▶ Activity A
In the notebook excerpt, what does the chain of string operations in normalize_dish_names do to each dish name, step by step?
▶ Activity B
Translate the comment "Add type affinity for better numeric handling" from the notebook excerpt into Spanish.
▶ Activity C
In the notebook excerpt, what argument does read_csvs_as_db pass to sqlite3.connect?

▶ Excerpt provided
>>
# Imports

In [24]:
import sqlite3, csv
import pandas as pd
import re
from sklearn.feature_extraction.text import TfidfVectorizer
from sklearn.cluster import KMeans

# Helper Functions

In [None]:
# Read the CSV file as a database
def read_csvs_as_db(csv_files):
    conn = sqlite3.connect(':memory:')
    cursor = conn.cursor()
    for csv_file in csv_files:
        table_name = csv_file.split('/')[-1].split('.')[0]
        print(f'Processing {csv_file} into table {table_name}')
        with open(csv_file, 'r', encoding='utf-8') as f:
            reader = csv.reader(f)
            headers = next(reader)
            # Add type affinity for better numeric handling
            columns = ', '.join([f'"{h}"' for h in headers])
            cursor.execute(f'CREATE TABLE IF NOT EXISTS {table_name} ({columns})')
            for row in reader:
                cursor.execute(f'INSERT INTO {table_name} VALUES ({", ".join(["?"] * len(row))})', row)
    conn.commit()
    return conn

# Normalize the dish names
def normalize_dish_names(csv_file):
    print(f'Normalizing dish names in {csv_file}')
    df = pd.read_csv(csv_file)
    # Only keep rows with a non-empty 'name'
    df = df[df['name'].notna()]
    # Apply normalization using pandas string methods and regex
    df['name'] = (
        df['name']
        .str.lower() # Convert to lowercase
        .str.replace(r'["“”‘’]+', '', regex=True) # Remove quotes
        .str.replace(r'^[^a-zA-Z0-9]+', '', regex=True) # Remove leading non-alphanumeric characters
        .str.replace(r'\s+', ' ', regex=True) # Replace multiple spaces with a single space
        .str.strip() # Strip leading/trailing spaces
    )
<<
▶ Entries shown
>>
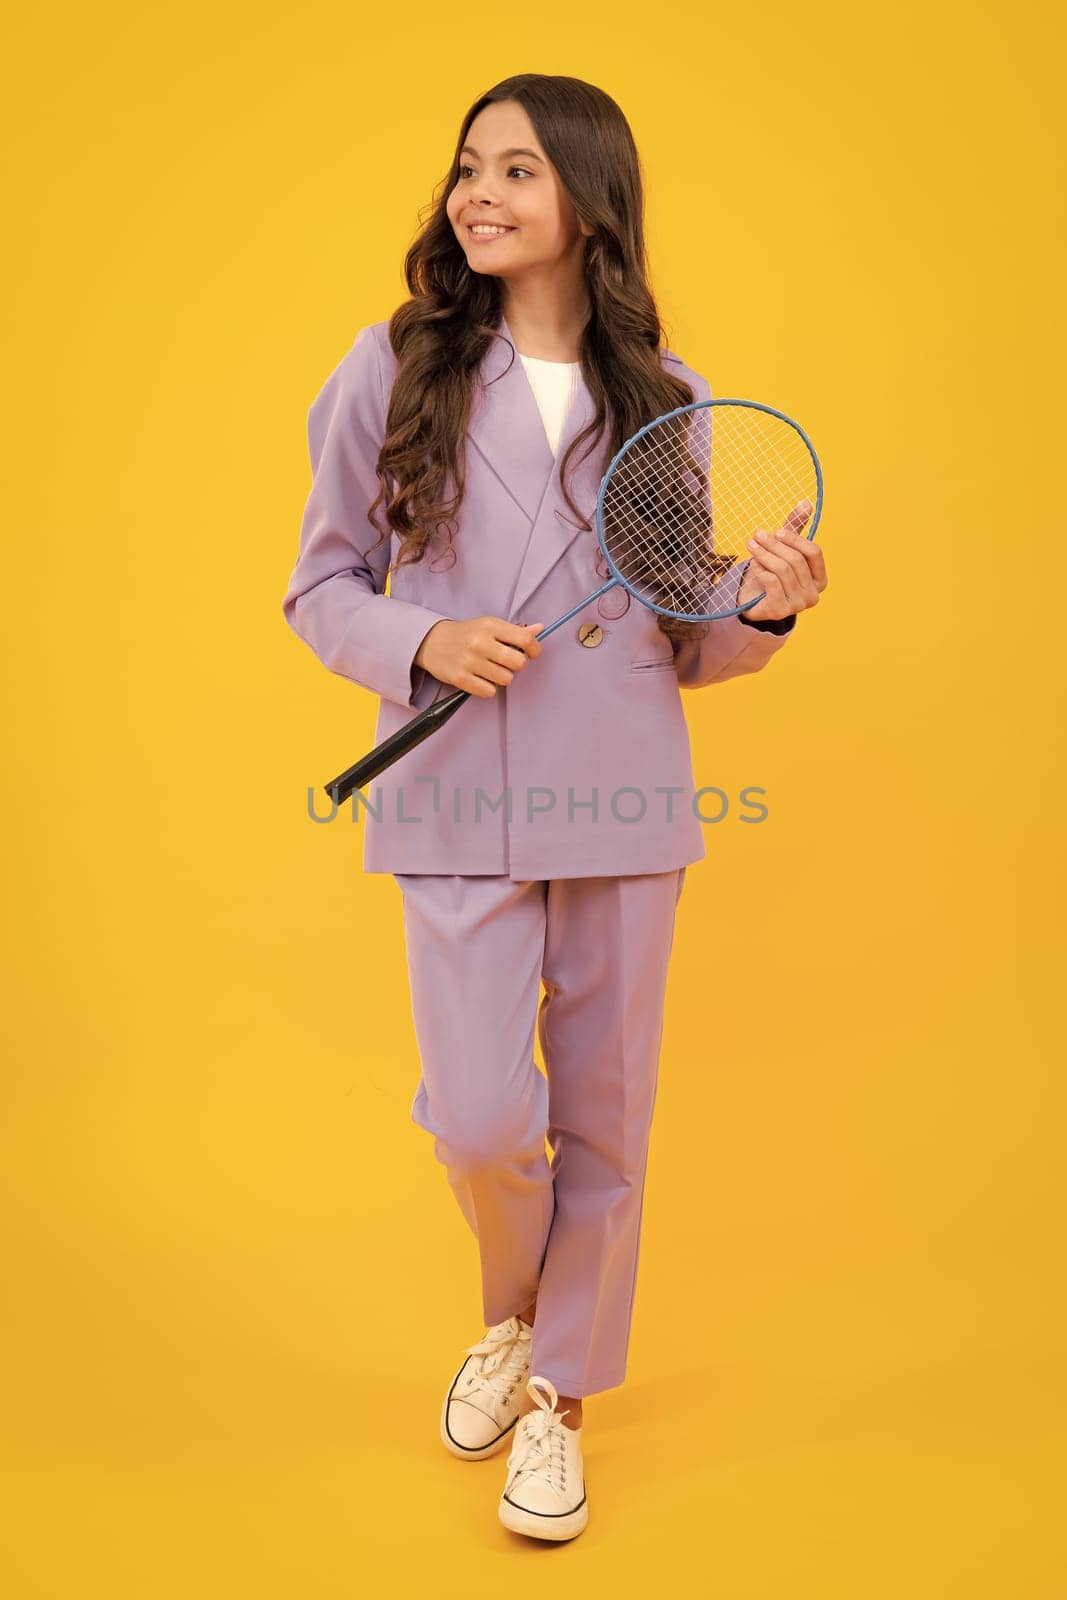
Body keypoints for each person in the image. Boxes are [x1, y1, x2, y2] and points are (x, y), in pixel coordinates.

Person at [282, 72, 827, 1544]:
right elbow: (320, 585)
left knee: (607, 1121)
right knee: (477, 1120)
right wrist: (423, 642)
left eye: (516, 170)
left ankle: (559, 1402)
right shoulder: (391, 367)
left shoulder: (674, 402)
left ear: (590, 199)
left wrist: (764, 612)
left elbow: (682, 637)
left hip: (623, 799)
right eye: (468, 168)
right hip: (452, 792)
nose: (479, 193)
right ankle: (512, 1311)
<<
>>
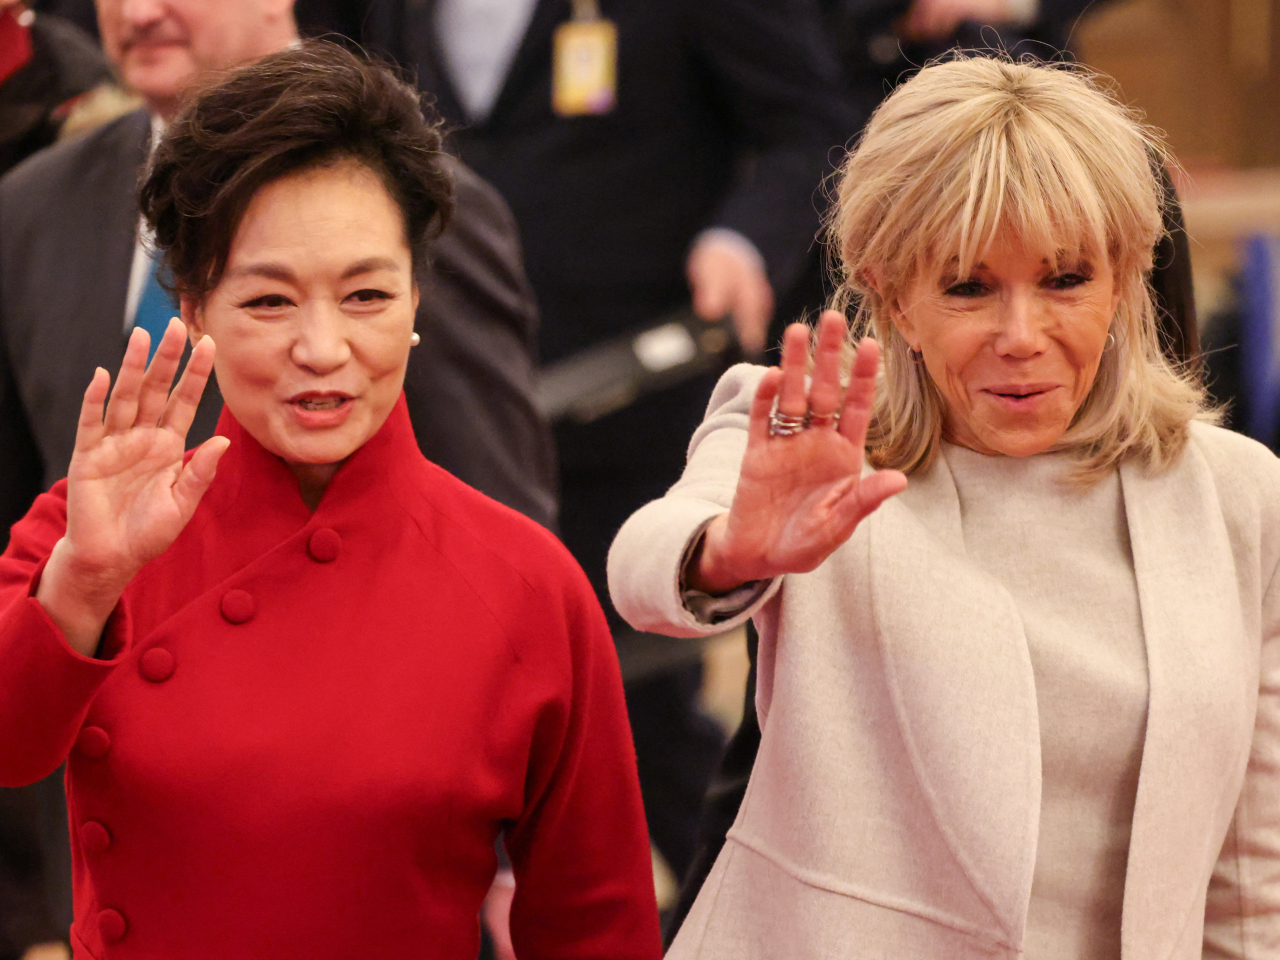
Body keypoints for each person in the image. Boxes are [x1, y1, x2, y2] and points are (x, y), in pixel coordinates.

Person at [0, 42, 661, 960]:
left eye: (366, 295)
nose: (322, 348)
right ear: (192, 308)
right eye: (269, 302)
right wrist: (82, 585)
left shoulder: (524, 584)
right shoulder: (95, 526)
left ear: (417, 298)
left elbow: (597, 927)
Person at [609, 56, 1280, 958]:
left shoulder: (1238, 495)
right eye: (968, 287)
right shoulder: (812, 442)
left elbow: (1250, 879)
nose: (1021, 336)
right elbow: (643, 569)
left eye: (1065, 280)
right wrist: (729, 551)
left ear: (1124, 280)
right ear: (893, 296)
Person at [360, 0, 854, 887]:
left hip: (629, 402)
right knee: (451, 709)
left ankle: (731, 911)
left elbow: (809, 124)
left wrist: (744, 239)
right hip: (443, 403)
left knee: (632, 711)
<<
>>
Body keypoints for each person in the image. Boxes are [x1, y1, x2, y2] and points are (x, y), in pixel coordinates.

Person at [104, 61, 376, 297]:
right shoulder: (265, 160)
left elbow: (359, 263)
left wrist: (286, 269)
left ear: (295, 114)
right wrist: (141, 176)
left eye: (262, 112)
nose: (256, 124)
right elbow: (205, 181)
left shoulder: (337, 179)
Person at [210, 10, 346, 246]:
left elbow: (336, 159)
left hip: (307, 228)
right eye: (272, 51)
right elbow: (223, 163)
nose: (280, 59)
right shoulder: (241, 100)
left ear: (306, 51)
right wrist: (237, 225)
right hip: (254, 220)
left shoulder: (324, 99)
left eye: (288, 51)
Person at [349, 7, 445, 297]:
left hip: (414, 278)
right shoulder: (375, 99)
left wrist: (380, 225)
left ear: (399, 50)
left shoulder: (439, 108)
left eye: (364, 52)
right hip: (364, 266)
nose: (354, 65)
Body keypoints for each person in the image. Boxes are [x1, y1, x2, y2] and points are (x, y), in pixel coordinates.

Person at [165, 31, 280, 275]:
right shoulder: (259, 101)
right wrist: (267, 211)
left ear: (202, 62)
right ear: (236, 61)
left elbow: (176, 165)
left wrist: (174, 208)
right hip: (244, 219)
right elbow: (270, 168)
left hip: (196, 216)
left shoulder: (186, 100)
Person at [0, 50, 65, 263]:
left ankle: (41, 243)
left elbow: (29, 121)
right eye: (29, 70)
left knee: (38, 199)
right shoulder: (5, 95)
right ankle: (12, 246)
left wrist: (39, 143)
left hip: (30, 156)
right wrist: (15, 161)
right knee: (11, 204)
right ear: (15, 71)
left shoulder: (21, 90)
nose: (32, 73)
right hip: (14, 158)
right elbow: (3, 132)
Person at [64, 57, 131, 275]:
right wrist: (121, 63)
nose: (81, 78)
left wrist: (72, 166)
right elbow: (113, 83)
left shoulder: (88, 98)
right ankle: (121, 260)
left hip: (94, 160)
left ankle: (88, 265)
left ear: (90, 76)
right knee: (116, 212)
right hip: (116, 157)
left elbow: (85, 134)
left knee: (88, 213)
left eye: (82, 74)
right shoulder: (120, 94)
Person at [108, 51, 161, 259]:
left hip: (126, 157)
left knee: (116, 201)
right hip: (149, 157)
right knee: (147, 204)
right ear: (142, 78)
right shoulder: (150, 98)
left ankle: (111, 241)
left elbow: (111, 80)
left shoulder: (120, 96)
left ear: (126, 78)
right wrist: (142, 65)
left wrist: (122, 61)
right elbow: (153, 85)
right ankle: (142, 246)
<<
▶ Exercise response A
It converts each name to lowercase, removes quotation marks, and removes any non-alphanumeric characters at the start. It then collapses runs of whitespace into a single space and strips leading and trailing spaces.

▶ Exercise response B
Añadir afinidad de tipo para un mejor manejo numérico.

▶ Exercise response C
':memory:'